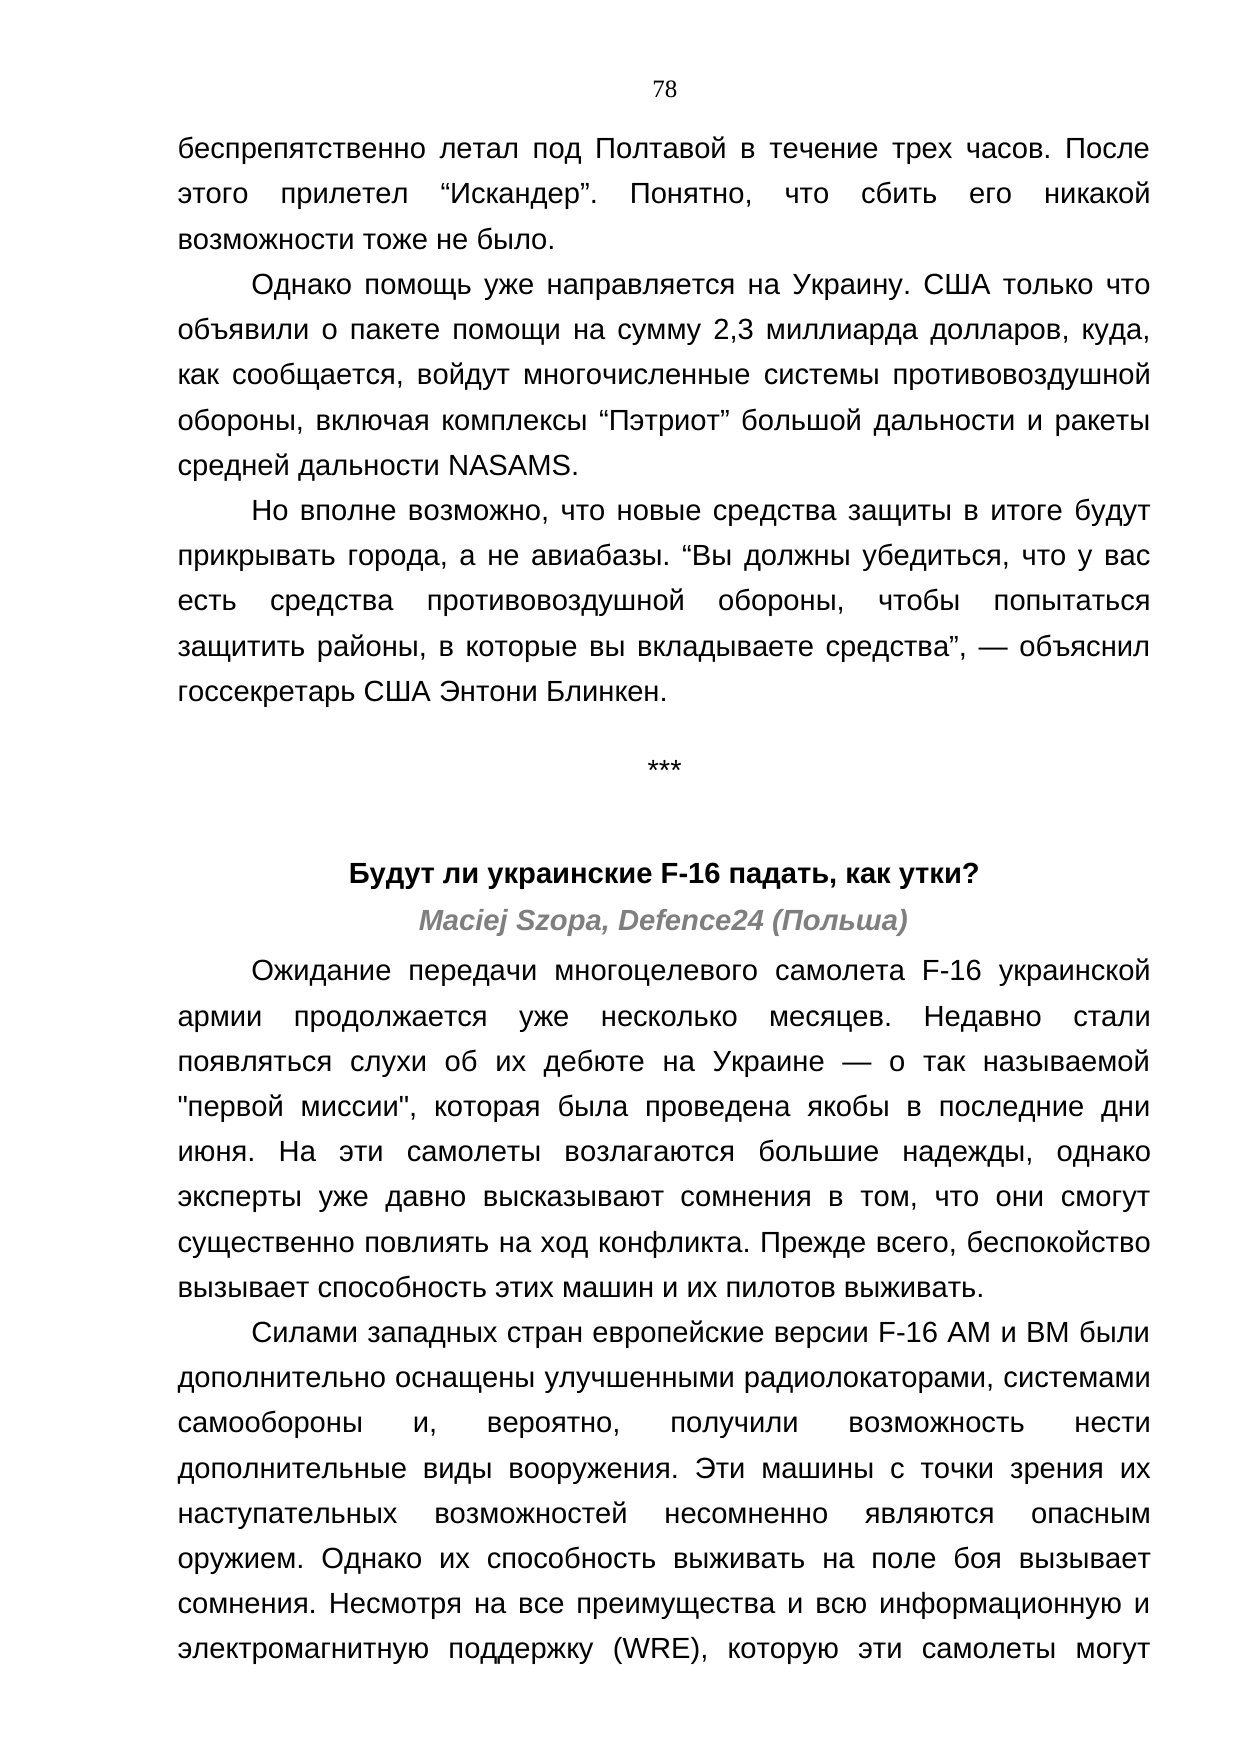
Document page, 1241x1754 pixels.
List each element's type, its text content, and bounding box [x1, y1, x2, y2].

text *** [177, 752, 1152, 786]
text Ожидание передачи многоцелевого самолета F-16 украинской армии продолжается уже несколько месяцев. Недавно стали появляться слухи об их дебюте на Украине — о так называемой "первой миссии", которая была проведена якобы в последние дни июня. На эти самолеты возлагаются большие надежды, однако эксперты уже давно высказывают сомнения в том, что они смогут существенно повлиять на ход конфликта. Прежде всего, беспокойство вызывает способность этих машин и их пилотов выживать. [177, 953, 1152, 1303]
text Но вполне возможно, что новые средства защиты в итоге будут прикрывать города, а не авиабазы. “Вы должны убедиться, что у вас есть средства противовоздушной обороны, чтобы попытаться защитить районы, в которые вы вкладываете средства”, — объяснил госсекретарь США Энтони Блинкен. [177, 493, 1152, 707]
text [177, 131, 1152, 255]
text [177, 1315, 1152, 1665]
text Однако помощь уже направляется на Украину. США только что объявили о пакете помощи на сумму 2,3 миллиарда долларов, куда, как сообщается, войдут многочисленные системы противовоздушной обороны, включая комплексы “Пэтриот” большой дальности и ракеты средней дальности NASAMS. [177, 267, 1152, 481]
text Maciej Szopa, Defence24 (Польша) [177, 903, 1152, 937]
subtitle Будут ли украинские F-16 падать, как утки? [177, 856, 1152, 890]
--- --- ---
» **PROMPT**
Excluding the pictures, restate the records above word for word.

» **REPLY**
Document page, 1241x1754 pixels.
List each element's type, its text content, and bounding box [x1, y1, x2, y2].

text *** [177, 752, 1152, 786]
text Ожидание передачи многоцелевого самолета F-16 украинской армии продолжается уже несколько месяцев. Недавно стали появляться слухи об их дебюте на Украине — о так называемой "первой миссии", которая была проведена якобы в последние дни июня. На эти самолеты возлагаются большие надежды, однако эксперты уже давно высказывают сомнения в том, что они смогут существенно повлиять на ход конфликта. Прежде всего, беспокойство вызывает способность этих машин и их пилотов выживать. [177, 953, 1152, 1303]
text Но вполне возможно, что новые средства защиты в итоге будут прикрывать города, а не авиабазы. “Вы должны убедиться, что у вас есть средства противовоздушной обороны, чтобы попытаться защитить районы, в которые вы вкладываете средства”, — объяснил госсекретарь США Энтони Блинкен. [177, 493, 1152, 707]
text [177, 131, 1152, 255]
text [177, 1315, 1152, 1665]
text Однако помощь уже направляется на Украину. США только что объявили о пакете помощи на сумму 2,3 миллиарда долларов, куда, как сообщается, войдут многочисленные системы противовоздушной обороны, включая комплексы “Пэтриот” большой дальности и ракеты средней дальности NASAMS. [177, 267, 1152, 481]
text Maciej Szopa, Defence24 (Польша) [177, 903, 1152, 937]
subtitle Будут ли украинские F-16 падать, как утки? [177, 856, 1152, 890]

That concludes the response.